What is however as worrying is the language used with regard to this investment. For example on page 14 they say:

The investment required to decarbonise the UK economy could help to improve the UK's relatively low investment levels and increase productivity. GDP multipliers for green investments in renewables can be between 2.2 to 2.5 times larger than fossil fuel energy investment, depending on time horizons and specification. This means that the investment required to reach net zero can potentially improve productivity in the UK economy and therefore long-term growth.

So, you would think the Treasury should be falling all over itself to fund this activity. But that is not what they say. For example, when referring to Chart 1C noted above they say:

Chart 1.C shows what the scale of this structural rebalancing could look like for the UK economy. Assuming that the net zero investment is additional, but with no multiplier for additional growth, the transition could increase the investment share of GDP by between 1% to 3% this decade.

I added the emphasis. The Treasury assumes that this investment simply adds to economic activity (which suggests that they think there is spare capacity in the economy) and yet has no additional growth multiplier, even though they have already noted the implausibility of that assumption. And as a result, they are not willing to fund it, because in their view growth is what this is all about and they assume there will be none, even though that is absurd.

As I have argued, funding for the investment of the scale required could be found if HM Treasury were to be willing to change savings rules so that the 70% of people in the UK who want to save ethically could do so. The entire sum required could in fact be, I suggest, very easily found in this way. But that type of thinking is not what the Treasury wants to hear, so they bring in Bill Gates to talk about what is, in effect, small change instead.

And let's contextualise this. As the FT has noted, next March it is likely that if the Bank of England decides to reverse its policy on QE and not reinvest the proceeds of redeeming gilt holdings that it then owns then some £28 billion of new gilt borrowing from the private sector will be required simply to reduce the holding on the Bank of England's balance sheet. That is a sum considerably bigger than the government is planning to invest in the green transition right now. It also reduces the sum available within the private sector for this purpose. It's as if they do not realise that you can reverse QE or do the climate transition but not both, or that they do realise this and have decided to reverse QE instead of making us sustainable.
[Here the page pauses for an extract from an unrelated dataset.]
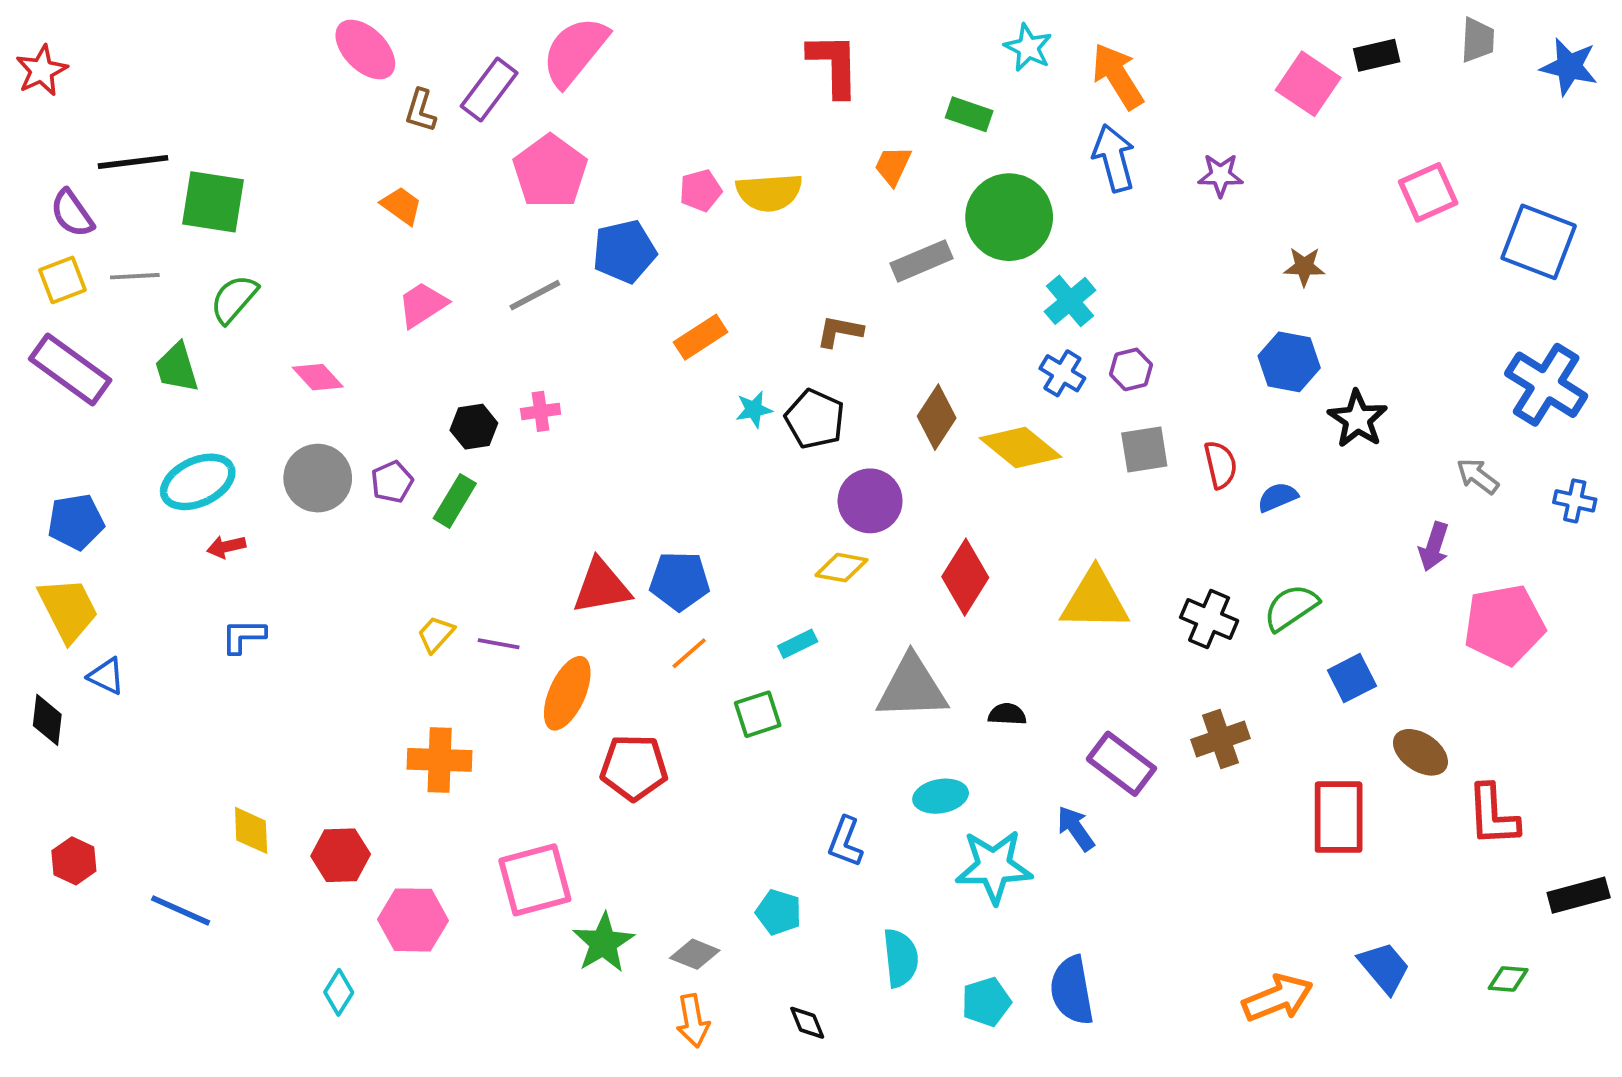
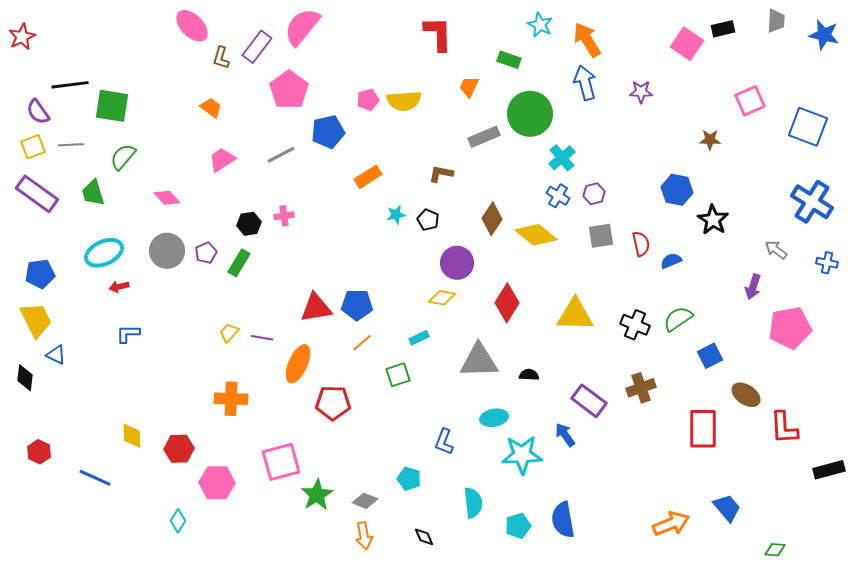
brown star: (1304, 267) -> (710, 140), moved
black pentagon: (815, 419) -> (428, 220), size x0.7
green diamond: (1508, 979) -> (775, 550), moved

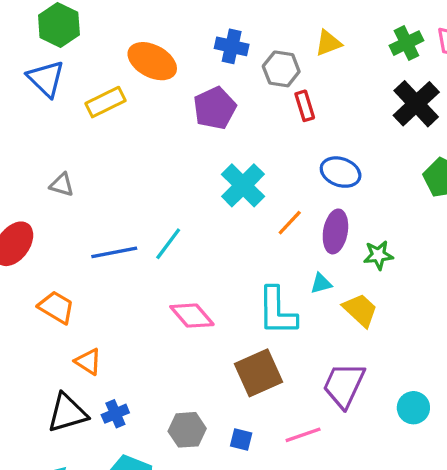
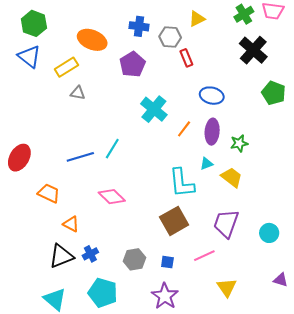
gray triangle: (62, 185) -> (78, 93), moved
pink diamond: (192, 316) -> (112, 197), moved

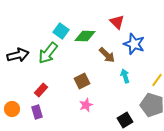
As an indication of the scale of government priorities, you could not get a starker message than this. Balancing the books; keeping monetary policy on track to tackle a problem it cannot solve; and delivering dogma is of higher priority than susta9inaing human life here on earth.

Have no doubt that using a combination of resources - including continuing QE, but in this case green QE - climate change can be defeated. But the message from the Treasury yesterday was that it wants to paint the worst-case scenario for doing so, and not provide the funding necessary whilst suggesting tax must rise when the tax savings on existing tax bases are being ignored.

There is one simple conclusion: HM Treasury is not serious about climate change and its Net-Zero report is the clearest possible indication of that.